To prove that products meet the EU requirements, the manufacturer shall draw up a declaration of performance and a declaration of conformity and affix the CE marking. The manufacturer shall draw up a technical documentation describing the intended use and all the elements necessary to demonstrate performance and conformity. This technical documentation shall include the mandatory or facultative calculation of environmental sustainability assessed in accordance with harmonised technical specifications, except in case of used, remanufactured or surplus products.

How are the needs of businesses, SMEs and micro-enterprises covered in the revised Regulation?

The revised Regulation will improve the Single Market for construction products and enhance the circulation of construction products within the EU. The proposal will minimise the compliance costs, notably by a better performing standardisation process, providing clearer provisions, by incentivising the reuse of products, by less additional national requirements and by creating a level playing field for all manufacturers, especially SMEs, in all Member States.
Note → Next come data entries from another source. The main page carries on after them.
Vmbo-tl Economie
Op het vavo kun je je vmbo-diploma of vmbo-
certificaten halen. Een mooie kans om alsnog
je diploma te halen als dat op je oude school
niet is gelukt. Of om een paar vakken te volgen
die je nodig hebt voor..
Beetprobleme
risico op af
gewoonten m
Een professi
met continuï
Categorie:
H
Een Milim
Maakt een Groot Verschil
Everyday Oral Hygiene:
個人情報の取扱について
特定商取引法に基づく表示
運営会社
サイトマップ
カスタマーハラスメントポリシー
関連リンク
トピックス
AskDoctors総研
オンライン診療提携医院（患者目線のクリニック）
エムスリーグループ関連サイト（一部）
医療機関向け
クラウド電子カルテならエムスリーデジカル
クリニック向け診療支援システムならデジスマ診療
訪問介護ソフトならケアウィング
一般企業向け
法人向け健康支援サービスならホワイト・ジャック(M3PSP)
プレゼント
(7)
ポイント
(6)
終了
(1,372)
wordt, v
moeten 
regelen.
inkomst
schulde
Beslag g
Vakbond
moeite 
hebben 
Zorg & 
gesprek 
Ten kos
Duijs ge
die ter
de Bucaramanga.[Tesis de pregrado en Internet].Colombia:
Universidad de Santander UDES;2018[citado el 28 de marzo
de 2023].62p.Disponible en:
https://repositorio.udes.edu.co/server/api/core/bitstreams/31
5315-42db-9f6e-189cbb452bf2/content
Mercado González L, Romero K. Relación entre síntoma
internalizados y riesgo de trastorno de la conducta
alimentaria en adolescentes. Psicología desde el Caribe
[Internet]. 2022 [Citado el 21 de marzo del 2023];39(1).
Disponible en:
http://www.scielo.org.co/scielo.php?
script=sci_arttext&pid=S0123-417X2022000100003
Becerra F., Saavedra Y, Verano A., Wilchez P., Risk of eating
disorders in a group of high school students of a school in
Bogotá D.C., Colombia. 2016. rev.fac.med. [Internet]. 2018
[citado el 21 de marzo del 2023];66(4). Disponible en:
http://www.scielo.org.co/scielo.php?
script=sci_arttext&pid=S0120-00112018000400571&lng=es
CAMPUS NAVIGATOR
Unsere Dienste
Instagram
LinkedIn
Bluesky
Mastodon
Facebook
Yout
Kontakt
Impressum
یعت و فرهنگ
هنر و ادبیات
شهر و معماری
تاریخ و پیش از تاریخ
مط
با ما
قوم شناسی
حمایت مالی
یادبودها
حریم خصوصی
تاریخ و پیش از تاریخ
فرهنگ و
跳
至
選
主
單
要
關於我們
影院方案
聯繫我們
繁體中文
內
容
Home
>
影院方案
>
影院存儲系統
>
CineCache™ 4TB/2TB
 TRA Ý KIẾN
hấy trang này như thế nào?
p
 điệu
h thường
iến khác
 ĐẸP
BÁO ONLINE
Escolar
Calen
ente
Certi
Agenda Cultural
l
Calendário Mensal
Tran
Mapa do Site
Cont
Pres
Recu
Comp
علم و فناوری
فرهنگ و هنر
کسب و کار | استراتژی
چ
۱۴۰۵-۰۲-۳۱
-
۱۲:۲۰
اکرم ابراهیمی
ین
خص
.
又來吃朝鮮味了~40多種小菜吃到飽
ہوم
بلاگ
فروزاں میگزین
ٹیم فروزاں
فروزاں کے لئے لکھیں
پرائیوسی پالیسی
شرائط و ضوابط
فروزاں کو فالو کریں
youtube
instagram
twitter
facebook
Moreover, the intended planned work sharing and the technical fine-tuning with the Ecodesign for Sustainable Products Regulation will avoid unnecessary costs for businesses, especially SMEs. The proposal makes maximum use of the potential of digitalisation to reduce administrative burden, considering that the current Construction Products Regulation does not foresee the application of digital tools. All information and documentation may, in the future, be processed in a digital form (e.g. Digital Product Passport) and stored, shared and accessed in an information system. This will lead to greater transparency along supply chains, allow data linked to the Construction Products Regulation to be stored in Building Logbooks and used for calculations required under other legislation (e.g. the Energy Performance of Buildings Directive, EPBD). This will also facilitate market surveillance. Additionally, the Member States may exempt micro-enterprises not trading across the borders from certain obligations of the Construction Products Regulation.

What else is the Commission doing to support the greening and digitalisation of the construction ecosystem?

The Commission has been developing a transition pathway for the construction industry ecosystem, in a process of co-creation with industry, interested parties and Member States, as part of the updated Industrial Strategy. As part of this work, the Commission published in December 2021 a Staff Working Document that proposes scenarios for construction to become more green, digital and resilient. An enabling and regulatory framework fit for the future, that fosters investments and the building of trust is key to the ecosystem’s resilience and a prerequisite for the twin transitions.

In February 2022 the construction sector launched, with the support of the Commission, a skills partnership under the Pact for Skills. The partnership aims to upskill and reskill at least 25% of the construction industry’s workforce in the next five years, which corresponds to three million workers.

The Commission is also supporting research and innovation into green and digital construction via the Horizon Europe programme. This includes funding in areas such as waste management, digital building permits and logbooks, and a sustainable built environment under the Built4People co-programmed partnership.